▶ **Problem to solve**
Swap "Add to Cart" for "Buy Now" in every entry below and give the text back with nothing else changed. Leave out the pictures.

▶ **Extracted data**
◆ ◆ ◆ ◆ ◆

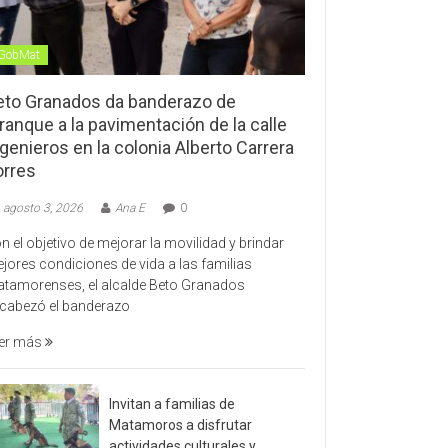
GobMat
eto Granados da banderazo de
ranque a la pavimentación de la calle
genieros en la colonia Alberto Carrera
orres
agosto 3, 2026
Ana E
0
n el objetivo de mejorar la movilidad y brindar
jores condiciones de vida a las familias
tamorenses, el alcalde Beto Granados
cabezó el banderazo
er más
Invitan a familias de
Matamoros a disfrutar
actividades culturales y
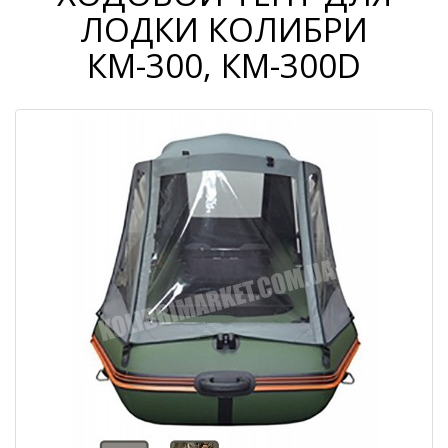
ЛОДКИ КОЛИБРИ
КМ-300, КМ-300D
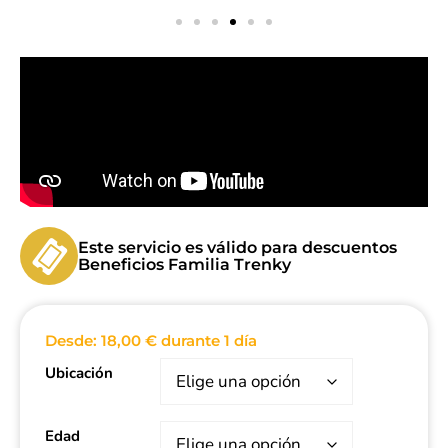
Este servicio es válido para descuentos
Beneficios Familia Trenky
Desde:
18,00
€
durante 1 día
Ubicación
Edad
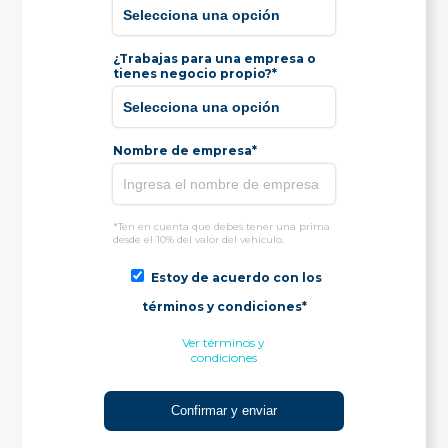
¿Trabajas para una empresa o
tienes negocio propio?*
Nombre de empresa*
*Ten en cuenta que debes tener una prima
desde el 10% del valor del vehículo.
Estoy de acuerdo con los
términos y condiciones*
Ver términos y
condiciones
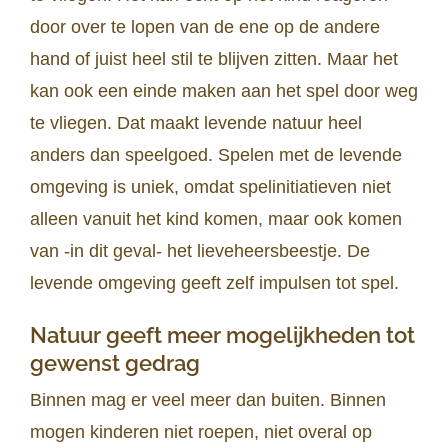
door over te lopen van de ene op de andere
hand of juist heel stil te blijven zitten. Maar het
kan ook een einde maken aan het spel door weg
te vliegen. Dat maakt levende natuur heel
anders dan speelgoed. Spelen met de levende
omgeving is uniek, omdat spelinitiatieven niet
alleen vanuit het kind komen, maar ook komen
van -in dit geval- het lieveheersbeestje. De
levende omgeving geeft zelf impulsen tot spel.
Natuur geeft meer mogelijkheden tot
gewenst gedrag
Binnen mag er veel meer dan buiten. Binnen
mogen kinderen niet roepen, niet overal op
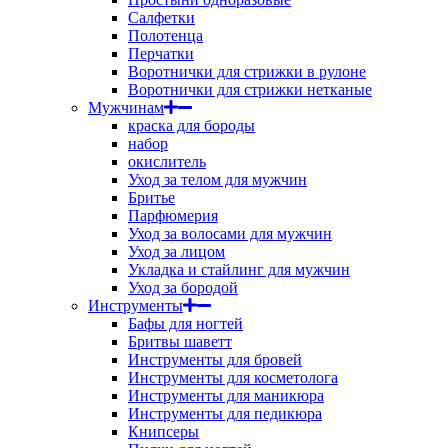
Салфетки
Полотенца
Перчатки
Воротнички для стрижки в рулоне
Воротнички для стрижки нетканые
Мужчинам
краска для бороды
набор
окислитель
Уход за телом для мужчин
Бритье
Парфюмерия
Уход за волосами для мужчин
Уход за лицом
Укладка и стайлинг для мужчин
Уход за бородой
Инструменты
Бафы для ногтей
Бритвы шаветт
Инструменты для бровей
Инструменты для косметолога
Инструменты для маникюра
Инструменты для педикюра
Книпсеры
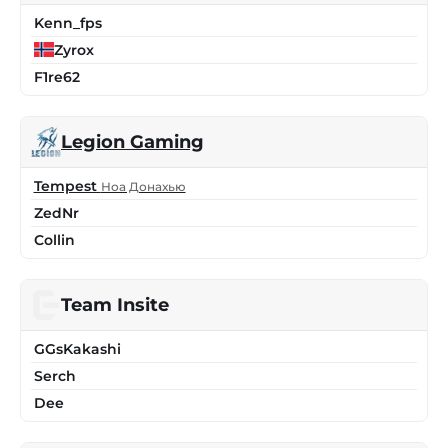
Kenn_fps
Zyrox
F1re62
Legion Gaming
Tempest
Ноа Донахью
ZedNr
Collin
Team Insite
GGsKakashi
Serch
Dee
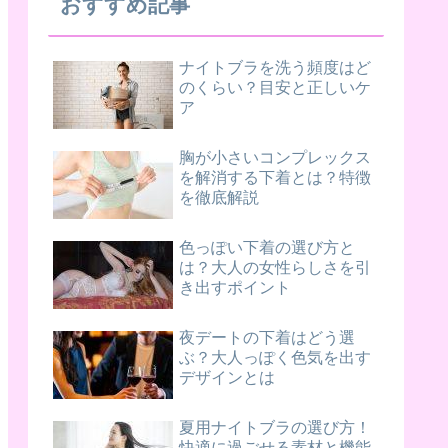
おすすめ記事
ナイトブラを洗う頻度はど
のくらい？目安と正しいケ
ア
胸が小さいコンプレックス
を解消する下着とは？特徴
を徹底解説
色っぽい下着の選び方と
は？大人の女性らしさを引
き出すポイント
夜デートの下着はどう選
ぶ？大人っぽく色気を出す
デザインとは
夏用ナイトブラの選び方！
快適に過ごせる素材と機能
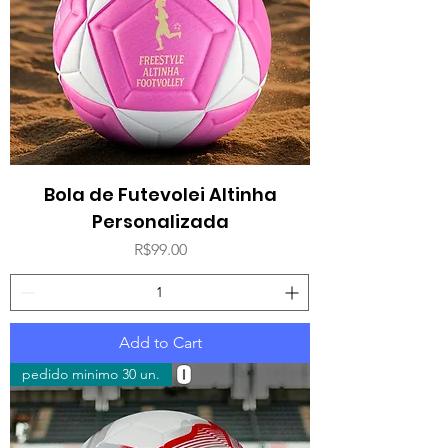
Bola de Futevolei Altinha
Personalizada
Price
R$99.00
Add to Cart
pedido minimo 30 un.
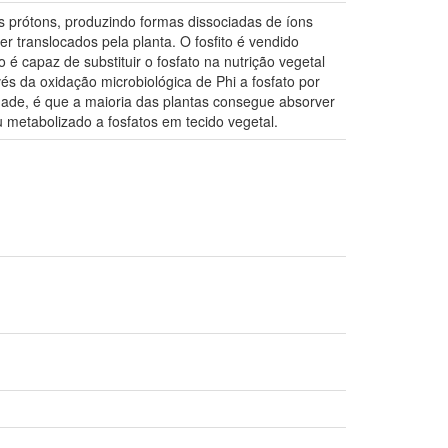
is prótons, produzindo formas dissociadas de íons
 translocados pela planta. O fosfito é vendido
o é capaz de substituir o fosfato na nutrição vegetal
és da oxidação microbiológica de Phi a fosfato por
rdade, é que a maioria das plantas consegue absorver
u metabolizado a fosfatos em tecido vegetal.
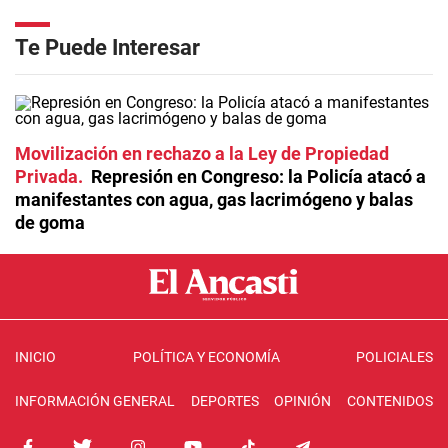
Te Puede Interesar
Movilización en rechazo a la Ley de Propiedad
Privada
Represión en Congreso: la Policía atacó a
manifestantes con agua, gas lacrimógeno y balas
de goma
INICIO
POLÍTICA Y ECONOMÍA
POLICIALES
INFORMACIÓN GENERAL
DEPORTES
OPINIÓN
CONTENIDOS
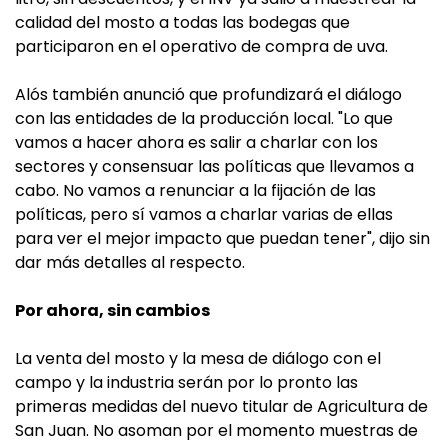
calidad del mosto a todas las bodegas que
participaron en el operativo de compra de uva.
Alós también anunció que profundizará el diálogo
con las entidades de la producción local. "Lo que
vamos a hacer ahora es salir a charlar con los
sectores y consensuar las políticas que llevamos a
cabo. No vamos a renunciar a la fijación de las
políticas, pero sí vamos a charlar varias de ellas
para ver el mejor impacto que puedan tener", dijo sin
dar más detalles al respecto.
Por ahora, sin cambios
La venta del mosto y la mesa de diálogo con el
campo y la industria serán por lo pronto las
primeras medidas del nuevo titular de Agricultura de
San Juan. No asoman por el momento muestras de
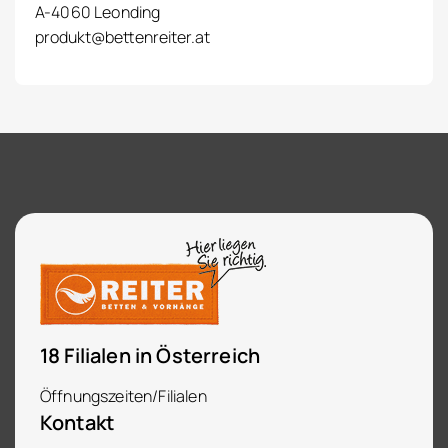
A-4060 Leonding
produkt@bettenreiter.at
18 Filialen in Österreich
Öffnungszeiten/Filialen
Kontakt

◆ ◆ ◆ ◆ ◆

▶ **Exercise answer**
GobMat
eto Granados da banderazo de
ranque a la pavimentación de la calle
genieros en la colonia Alberto Carrera
orres
agosto 3, 2026
Ana E
0
n el objetivo de mejorar la movilidad y brindar
jores condiciones de vida a las familias
tamorenses, el alcalde Beto Granados
cabezó el banderazo
er más
Invitan a familias de
Matamoros a disfrutar
actividades culturales y
ЛОДКИ КОЛИБРИ
КМ-300, КМ-300D
Este servicio es válido para descuentos
Beneficios Familia Trenky
Desde:
18,00
€
durante 1 día
Ubicación
Edad
¿Trabajas para una empresa o
tienes negocio propio?*
Nombre de empresa*
*Ten en cuenta que debes tener una prima
desde el 10% del valor del vehículo.
Estoy de acuerdo con los
términos y condiciones*
Ver términos y
condiciones
door over te lopen van de ene op de andere
hand of juist heel stil te blijven zitten. Maar het
kan ook een einde maken aan het spel door weg
te vliegen. Dat maakt levende natuur heel
anders dan speelgoed. Spelen met de levende
omgeving is uniek, omdat spelinitiatieven niet
alleen vanuit het kind komen, maar ook komen
van -in dit geval- het lieveheersbeestje. De
levende omgeving geeft zelf impulsen tot spel.
Natuur geeft meer mogelijkheden tot
gewenst gedrag
Binnen mag er veel meer dan buiten. Binnen
mogen kinderen niet roepen, niet overal op
Салфетки
Полотенца
Перчатки
Воротнички для стрижки в рулоне
Воротнички для стрижки нетканые
Мужчинам
краска для бороды
набор
окислитель
Уход за телом для мужчин
Бритье
Парфюмерия
Уход за волосами для мужчин
Уход за лицом
Укладка и стайлинг для мужчин
Уход за бородой
Инструменты
Бафы для ногтей
Бритвы шаветт
Инструменты для бровей
Инструменты для косметолога
Инструменты для маникюра
Инструменты для педикюра
Книпсеры
Kenn_fps
Zyrox
F1re62
Legion Gaming
Tempest
Ноа Донахью
ZedNr
Collin
Team Insite
GGsKakashi
Serch
Dee
おすすめ記事
ナイトブラを洗う頻度はど
のくらい？目安と正しいケ
ア
胸が小さいコンプレックス
を解消する下着とは？特徴
を徹底解説
色っぽい下着の選び方と
は？大人の女性らしさを引
き出すポイント
夜デートの下着はどう選
ぶ？大人っぽく色気を出す
デザインとは
夏用ナイトブラの選び方！
快適に過ごせる素材と機能
Bola de Futevolei Altinha
Personalizada
Price
R$99.00
Buy Now
pedido minimo 30 un.
is prótons, produzindo formas dissociadas de íons
 translocados pela planta. O fosfito é vendido
o é capaz de substituir o fosfato na nutrição vegetal
és da oxidação microbiológica de Phi a fosfato por
rdade, é que a maioria das plantas consegue absorver
u metabolizado a fosfatos em tecido vegetal.
Te Puede Interesar
Movilización en rechazo a la Ley de Propiedad
Privada
Represión en Congreso: la Policía atacó a
manifestantes con agua, gas lacrimógeno y balas
de goma
INICIO
POLÍTICA Y ECONOMÍA
POLICIALES
INFORMACIÓN GENERAL
DEPORTES
OPINIÓN
CONTENIDOS
calidad del mosto a todas las bodegas que
participaron en el operativo de compra de uva.
Alós también anunció que profundizará el diálogo
con las entidades de la producción local. "Lo que
vamos a hacer ahora es salir a charlar con los
sectores y consensuar las políticas que llevamos a
cabo. No vamos a renunciar a la fijación de las
políticas, pero sí vamos a charlar varias de ellas
para ver el mejor impacto que puedan tener", dijo sin
dar más detalles al respecto.
Por ahora, sin cambios
La venta del mosto y la mesa de diálogo con el
campo y la industria serán por lo pronto las
primeras medidas del nuevo titular de Agricultura de
San Juan. No asoman por el momento muestras de
A-4060 Leonding
produkt@bettenreiter.at
18 Filialen in Österreich
Öffnungszeiten/Filialen
Kontakt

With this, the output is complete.